"Skeptically Speaking" Column #16 -- July 1993

By Gary P. Posner


Tampa Bay Skeptics Takes Its
"$1,000 Challenge" to TV: No Winners

The Tampa Bay Skeptics (which I founded in 1988) took its "$1,000 Challenge" (along with three mystery boxes, a secret envelope, and a blank check) to the area's most popular TV talk show, "Eye on Tampa Bay" (since renamed the "Kathy Fountain Show") on January 28. A correct determination of the contents of any of the four containers would have yielded an instant $1,000 for any of the "psychic" viewers in the studio or the live television audience. But, as we expected, no one walked away with the prize.

Chairman Terry Smiljanich, vice-chairman Miles Hardy and I represented TBS on the panel. On a table alongside our chairs were the numbered boxes and envelope, with my very own "crystal ball" placed behind them to enhance the atmosphere. Interspersed among the questions about TBS from host Kathy Fountain and the audience were the alleged "psychic" prognostications (and admitted "guesses") from studio and home viewers eager to show just how wrong TBS is about the existence of ESP and other paranormal phenomena.

In complete secrecy before arriving at the studio, I had placed an object in box #1 (a coin containing silver that had been to the moon) and in the envelope (the original artwork of a Don Addis "Psychic Hotline" cartoon from the St. Petersburg Times). Smiljanich had done the same for box #2 (a figurine of a tortoise hatching out of its egg), and Hardy for box #3 (a doll used in the Stanford-Binet Intelligence Test). Not even we knew what was in each others' box/envelope until they were all opened at the very end of the show.

Fountain announced during the program that "We invited dozens, hundreds [of psychics] and said come in the audience," but only two or so seemed to have accepted the invitation. One offered an explanation for why her fellow practitioners might have hesitated to participate in such a forum: "The psychic ability is a gift . . . that sometimes is misused by way of showmanship . . ." This "psychic" had earlier, with our permission, been allowed to touch the boxes and envelope in order to pick up the vibrations of the objects contained therein. She ventured a guess as to the contents of the envelope: "A certificate . . . to join the Tampa Bay Skeptics." Nice try.

The other "psychic" audience member, wearing a pyramid on her head, was Sue Wallace, a participant in the September 1992 Discovery Expo at the Tampa Convention Center, and identified in its program guide as a "bio-magnetic research scientist." Wallace made two incorrect guesses, but her forte, she claimed, is the ability to "scan people's bodies and know what's wrong with them. I can scan anyone."

Only after the show was over was I reminded by Gloria Singleton, a TBS member and patient of mine who had attended the Discovery Expo "for fun," that it was Wallace who had diagnosed her there as having "lung cancer." Singleton tells me that one of her two girlfriends who witnessed the incident had "turned white in total shock." Fortunately, and predictably, that "diagnosis" proved to be as off-base as were Wallace's on-air guesses.

During the show, Fountain had asked Smiljanich about the seemingly innocuous, "fun" nature of paranormal activities. Although Terry pointed out quite nicely how such is not always the case, I wish I could have used the above example to even more vividly illustrate for the vast viewing audience just how destructive, and downright cruel, this kind of "fun" activity can really be.

> [Excerpted data]:

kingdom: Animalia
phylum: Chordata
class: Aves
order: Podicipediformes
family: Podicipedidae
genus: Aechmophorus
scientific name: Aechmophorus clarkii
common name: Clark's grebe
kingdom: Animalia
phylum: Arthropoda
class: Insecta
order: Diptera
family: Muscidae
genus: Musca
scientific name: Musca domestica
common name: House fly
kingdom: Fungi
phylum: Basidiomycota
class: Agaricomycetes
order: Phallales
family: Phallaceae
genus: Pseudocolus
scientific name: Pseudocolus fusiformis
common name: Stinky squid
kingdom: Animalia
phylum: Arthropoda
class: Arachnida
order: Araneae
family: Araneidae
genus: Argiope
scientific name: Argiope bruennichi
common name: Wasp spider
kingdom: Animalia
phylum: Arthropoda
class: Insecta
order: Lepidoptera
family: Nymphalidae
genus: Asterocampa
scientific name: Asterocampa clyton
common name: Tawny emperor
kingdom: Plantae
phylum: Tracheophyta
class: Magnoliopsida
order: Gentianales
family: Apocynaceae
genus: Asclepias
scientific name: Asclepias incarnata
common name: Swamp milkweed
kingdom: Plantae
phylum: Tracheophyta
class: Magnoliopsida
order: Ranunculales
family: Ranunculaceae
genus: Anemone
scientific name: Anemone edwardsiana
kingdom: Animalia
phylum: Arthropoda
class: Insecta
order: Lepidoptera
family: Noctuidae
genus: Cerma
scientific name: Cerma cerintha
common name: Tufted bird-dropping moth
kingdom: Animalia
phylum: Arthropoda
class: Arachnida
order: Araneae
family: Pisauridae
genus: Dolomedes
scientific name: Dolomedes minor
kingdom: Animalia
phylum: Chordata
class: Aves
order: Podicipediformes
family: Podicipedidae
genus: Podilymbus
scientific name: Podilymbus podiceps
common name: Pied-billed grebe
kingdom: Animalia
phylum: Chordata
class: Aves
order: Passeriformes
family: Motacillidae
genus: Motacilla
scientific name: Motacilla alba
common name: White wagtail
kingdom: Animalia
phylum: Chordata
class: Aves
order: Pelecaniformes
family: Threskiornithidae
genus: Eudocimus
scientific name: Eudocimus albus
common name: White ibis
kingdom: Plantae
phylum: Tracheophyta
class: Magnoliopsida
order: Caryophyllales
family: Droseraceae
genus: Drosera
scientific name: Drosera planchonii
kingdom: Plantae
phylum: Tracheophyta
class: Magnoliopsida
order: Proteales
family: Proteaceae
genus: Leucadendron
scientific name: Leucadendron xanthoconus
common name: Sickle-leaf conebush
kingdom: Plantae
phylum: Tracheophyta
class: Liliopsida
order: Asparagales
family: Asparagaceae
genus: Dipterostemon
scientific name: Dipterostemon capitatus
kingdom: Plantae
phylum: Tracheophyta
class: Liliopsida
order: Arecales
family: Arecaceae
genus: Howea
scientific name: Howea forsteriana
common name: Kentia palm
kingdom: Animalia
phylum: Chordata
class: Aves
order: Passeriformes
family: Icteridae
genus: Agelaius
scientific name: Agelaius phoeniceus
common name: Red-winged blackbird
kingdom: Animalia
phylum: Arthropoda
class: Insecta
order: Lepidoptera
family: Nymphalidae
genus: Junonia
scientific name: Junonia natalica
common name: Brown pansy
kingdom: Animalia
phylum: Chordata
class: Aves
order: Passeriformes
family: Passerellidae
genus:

> [Tasks for this exercise]:
A) Translate this sentence from the column on the TV challenge into Spanish: "But, as we expected, no one walked away with the prize."
B) Based on the column, does each statement agree with it? Answer yes or no for each, quoting the words that decide it. (i) Smiljanich put the tortoise figurine in box #2. (ii) The panelists knew what was in each other's containers before the show. (iii) Sue Wallace made two incorrect guesses.
Rely on the column alone, not on the data.

> [Exercise responses]:
A) Pero, como esperábamos, nadie se llevó el premio.

B)
(i) Yes: "Smiljanich had done the same for box #2 (a figurine of a tortoise hatching out of its egg)"
(ii) No: "Not even we knew what was in each others' box/envelope until they were all opened at the very end of the show."
(iii) Yes: "Wallace made two incorrect guesses"